Fascinating series. There’s a period of American history that in my own era was taught pretty much on the level of Washington and the cherry tree, ie, a lot of legend, no substance. This is the rise of the American Aristocracy, so to speak, the building of the castles, how and why…

It started with the Triangular Trade, in which some Scottish merchants (the Tobacco Lords) early on arranged a deal with the shipment of slaves from Africa to the Caribbean sugar plantations, Rum from the Caribbean sugar plantations to the Americas, Tobacco to England…

[Alas, it was one of my own x-great-grandfathers, an Adm Hawkins, who proposed this routing to Queen Elizabeth. He didn’t originate it the traffic, but he proposed at least the route that would enable the rum-colonies-tobacco-England part of it, which is one reason we aren’t all speaking Spanish: it funded the English navy in advance of the Spanish Armada—he was of a ship-building family, and used the funds to revised British ships and make them more efficient.]
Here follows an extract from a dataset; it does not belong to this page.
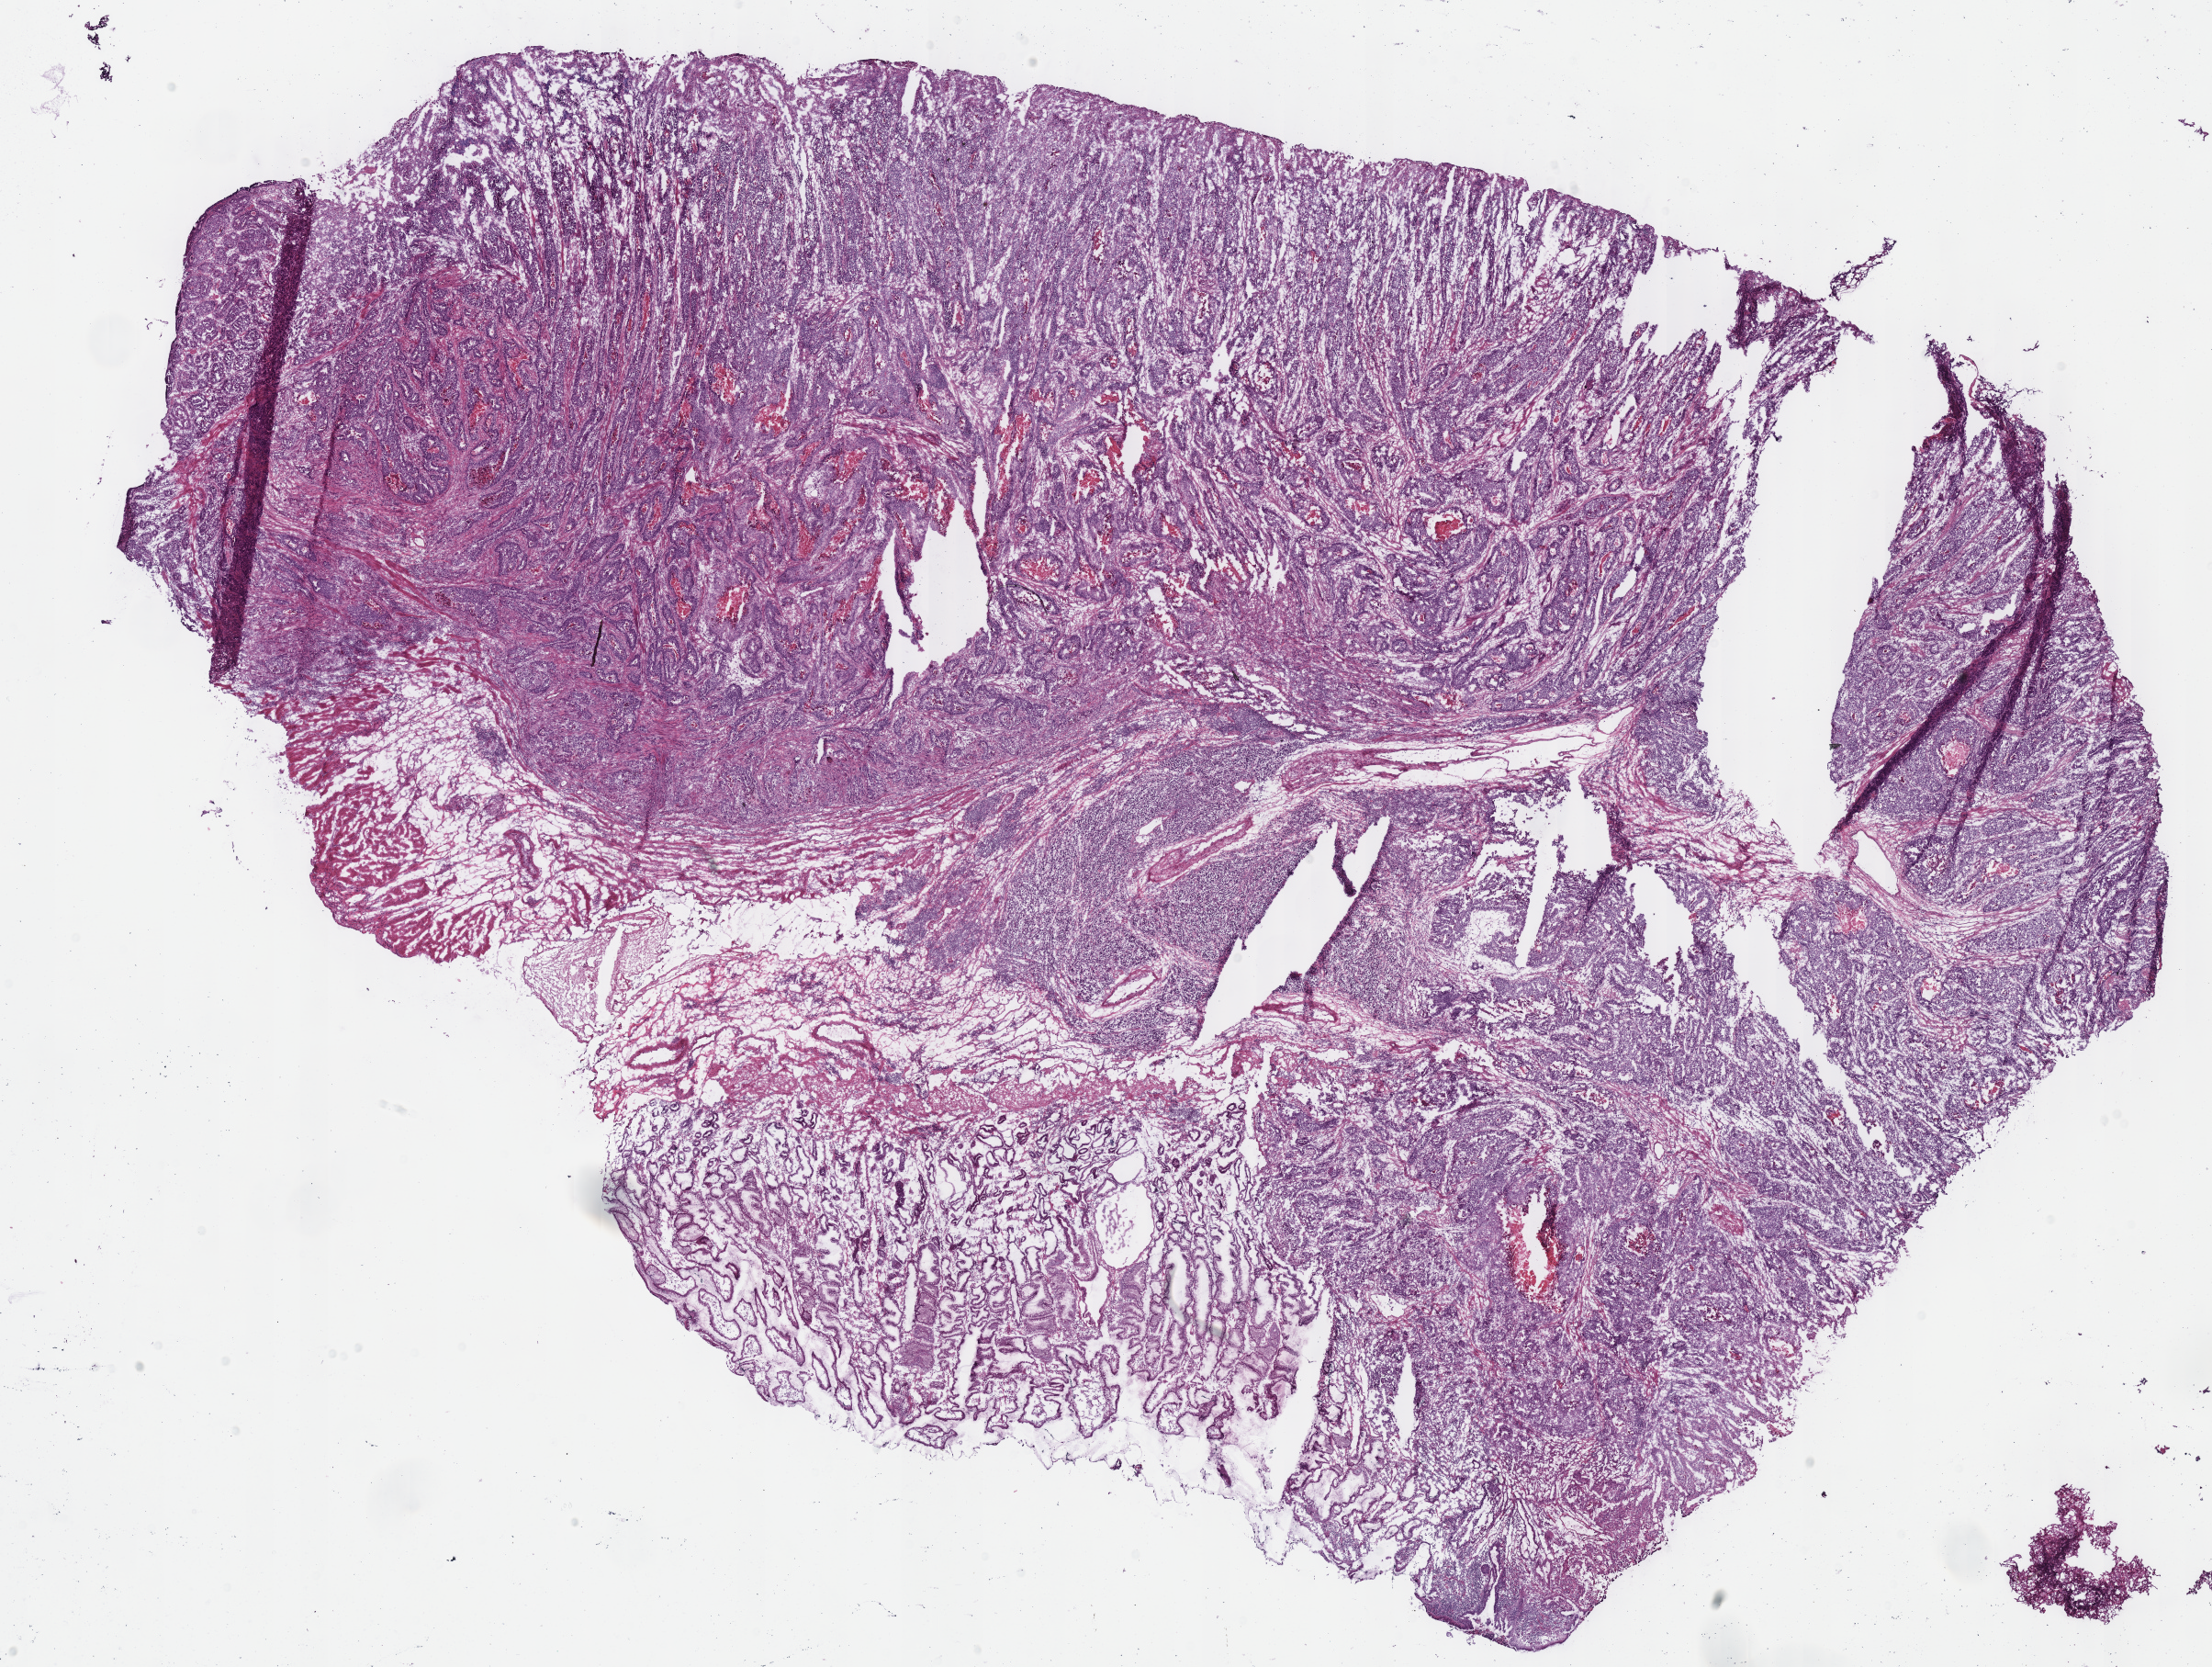
Hematoxylin and eosin (H&E) stained whole-slide image, shown as a low-resolution overview of the whole scanned area (about 19.0 x 14.3 mm, from a 40x scan). Frozen section. Sample: primary tumour, stomach. Female, age 68 years at initial diagnosis. Histologic grade: G3 (poorly differentiated). Pathologist review of this section (percent, as recorded): tumour cells 65%, tumour nuclei 70%, normal cells 18%, stromal cells 10%, necrosis 7%. Inflammatory infiltration, as recorded: lymphocyte infiltration 20%.
AJCC pathologic stage: IIIC (7th edition). Lymph nodes positive (case pathology): 7 of 13 examined. TNM: T4 N3a M0. Diagnosis: Adenocarcinoma, NOS.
Then the Tobacco Barons of the Post-civil-war South, Reynolds, Phillips, etc, who found a way to get rich from the farms down there, and who formed the political connection with the tobacco farmers-US Congress that would make the southern voting bloc and tobacco linked.

Add in the beginnings of the railroad, oil, and electricity, we have the subjects of this documentary—Vanderbilt, Rockefeller, Morgan, Carnegie…and the upstart Ford. Fascinating how they interlocked, and what they were up to. The Edison-Tesla business is in there. We’re headed for the motorcar. But there’s also the Homestead Riot, which stained Carnegie’s career, and may have driven him to philanthropy in remorse; and the Jamestown Flood, the characters of Frick, Teddy Roosevelt and others who had a hand in it….plus some footnotes that explain why we now have laws against private militias and watering down stock. It’s on the H2 channel, and if you missed it the first time around, catch it.